Speedy-Splat: Fast 3D Gaussian Splatting with Sparse Pixels and Sparse Primitives¶

Conference: CVPR 2025
arXiv: 2412.00578
Code: Project Page
Area: 3D Vision
Keywords: 3D Gaussian Splatting, Rendering Acceleration, Pruning, Exact Tile Intersection, Real-time Rendering

TL;DR¶

Speedy-Splat is proposed to accelerate 3DGS rendering through two complementary pipelines: (1) SnugBox and AccuTile, which precisely locate the screen-space extent of Gaussians to reduce redundant pixel processing, and (2) efficient pruning (Soft and Hard Pruning) to reduce the number of Gaussians by over 90%. Combined, they achieve an average rendering speedup of 6.71×, alongside a 10.6× reduction in model size and a 1.4× training speedup.

Background & Motivation¶

Speed Bottleneck of 3DGS: While 3DGS achieves real-time rendering on desktop GPUs, it is still far from real-time on edge devices (e.g., mobile phones), and suffers from large model sizes.
Two Factors in Rendering Cost: The rendering cost of 3DGS is proportional to the number of Gaussians multiplied by the number of pixels processed per Gaussian.
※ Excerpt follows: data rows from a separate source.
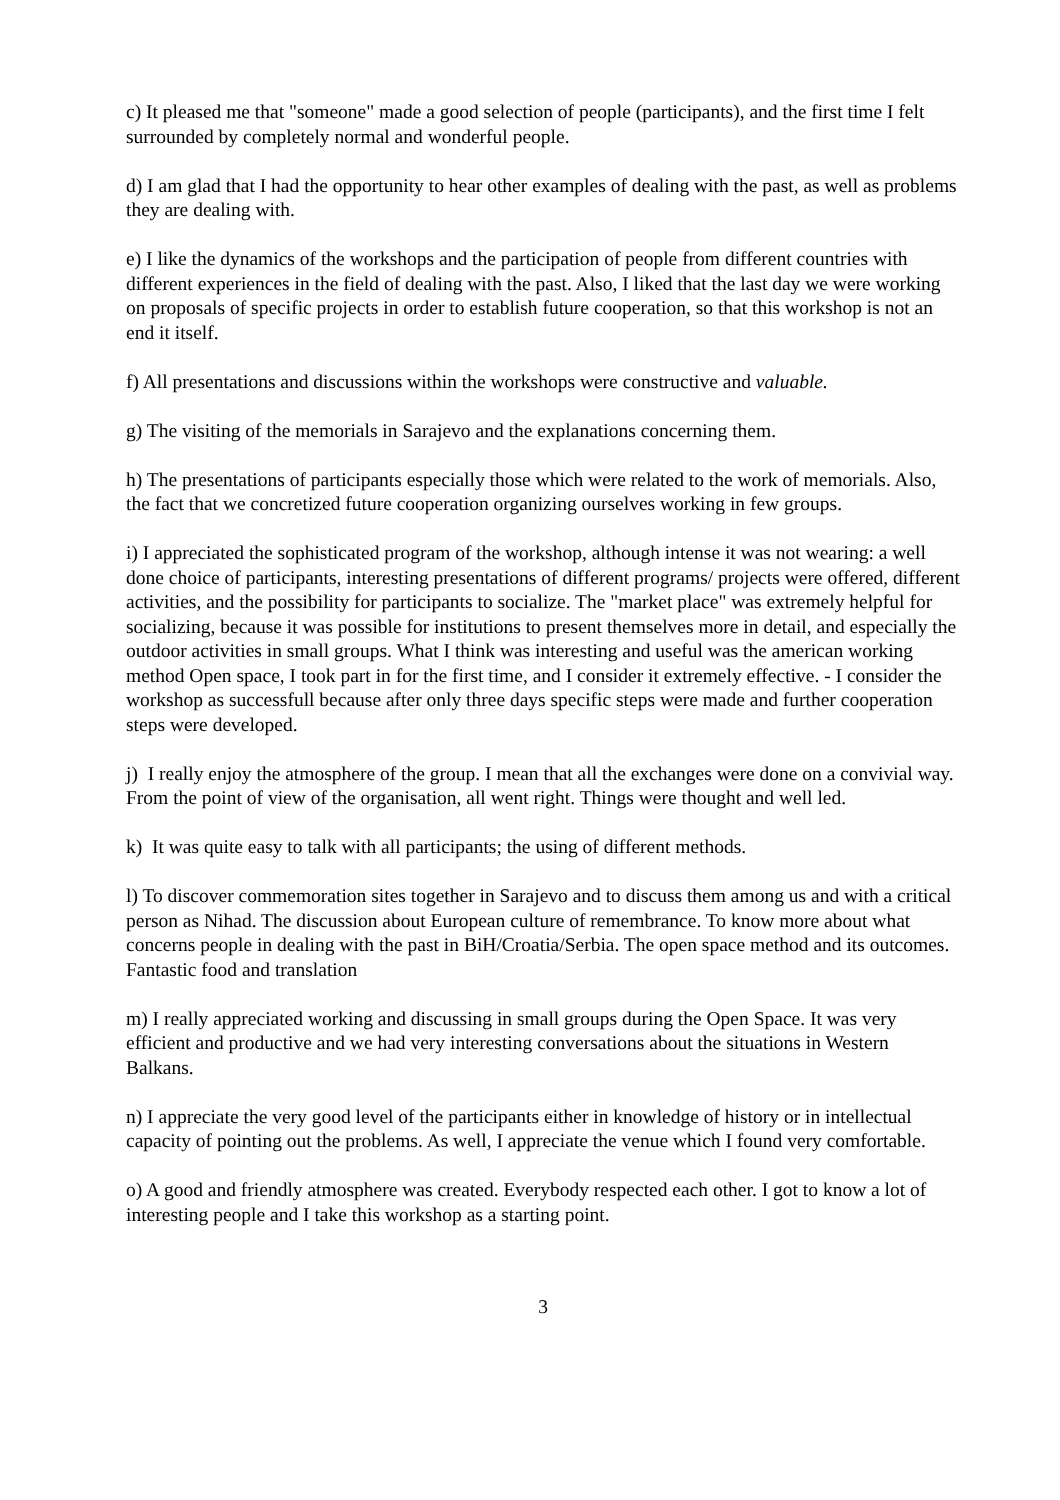c) It pleased me that "someone" made a good selection of people (participants), and the first time I felt surrounded by completely normal and wonderful people.
d) I am glad that I had the opportunity to hear other examples of dealing with the past, as well as problems they are dealing with.
e) I like the dynamics of the workshops and the participation of people from different countries with different experiences in the field of dealing with the past. Also, I liked that the last day we were working on proposals of specific projects in order to establish future cooperation, so that this workshop is not an end it itself.
f) All presentations and discussions within the workshops were constructive and valuable.
g) The visiting of the memorials in Sarajevo and the explanations concerning them.
h) The presentations of participants especially those which were related to the work of memorials. Also, the fact that we concretized future cooperation organizing ourselves working in few groups.
i) I appreciated the sophisticated program of the workshop, although intense it was not wearing: a well done choice of participants, interesting presentations of different programs/ projects were offered, different activities, and the possibility for participants to socialize. The "market place" was extremely helpful for socializing, because it was possible for institutions to present themselves more in detail, and especially the outdoor activities in small groups. What I think was interesting and useful was the american working method Open space, I took part in for the first time, and I consider it extremely effective. - I consider the workshop as successfull because after only three days specific steps were made and further cooperation steps were developed.
j) I really enjoy the atmosphere of the group. I mean that all the exchanges were done on a convivial way. From the point of view of the organisation, all went right. Things were thought and well led.
k) It was quite easy to talk with all participants; the using of different methods.
l) To discover commemoration sites together in Sarajevo and to discuss them among us and with a critical person as Nihad. The discussion about European culture of remembrance. To know more about what concerns people in dealing with the past in BiH/Croatia/Serbia. The open space method and its outcomes. Fantastic food and translation
m) I really appreciated working and discussing in small groups during the Open Space. It was very efficient and productive and we had very interesting conversations about the situations in Western Balkans.
n) I appreciate the very good level of the participants either in knowledge of history or in intellectual capacity of pointing out the problems. As well, I appreciate the venue which I found very comfortable.
o) A good and friendly atmosphere was created. Everybody respected each other. I got to know a lot of interesting people and I take this workshop as a starting point.
3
Speedy-Splat optimizes both factors simultaneously.
Conservativeness of Tile Assignment: Original 3DGS uses the maximum eigenvalue to calculate a bounding circle and then an axis-aligned bounding square to determine the tile intersection region, heavily overestimating the actual span of Gaussians by ignoring opacity \(\sigma_i\) and elliptical shape information.
Gaussian Redundancy: Numerous studies show that about 90% of Gaussians in 3DGS models are redundant and can be pruned without sacrificing visual quality.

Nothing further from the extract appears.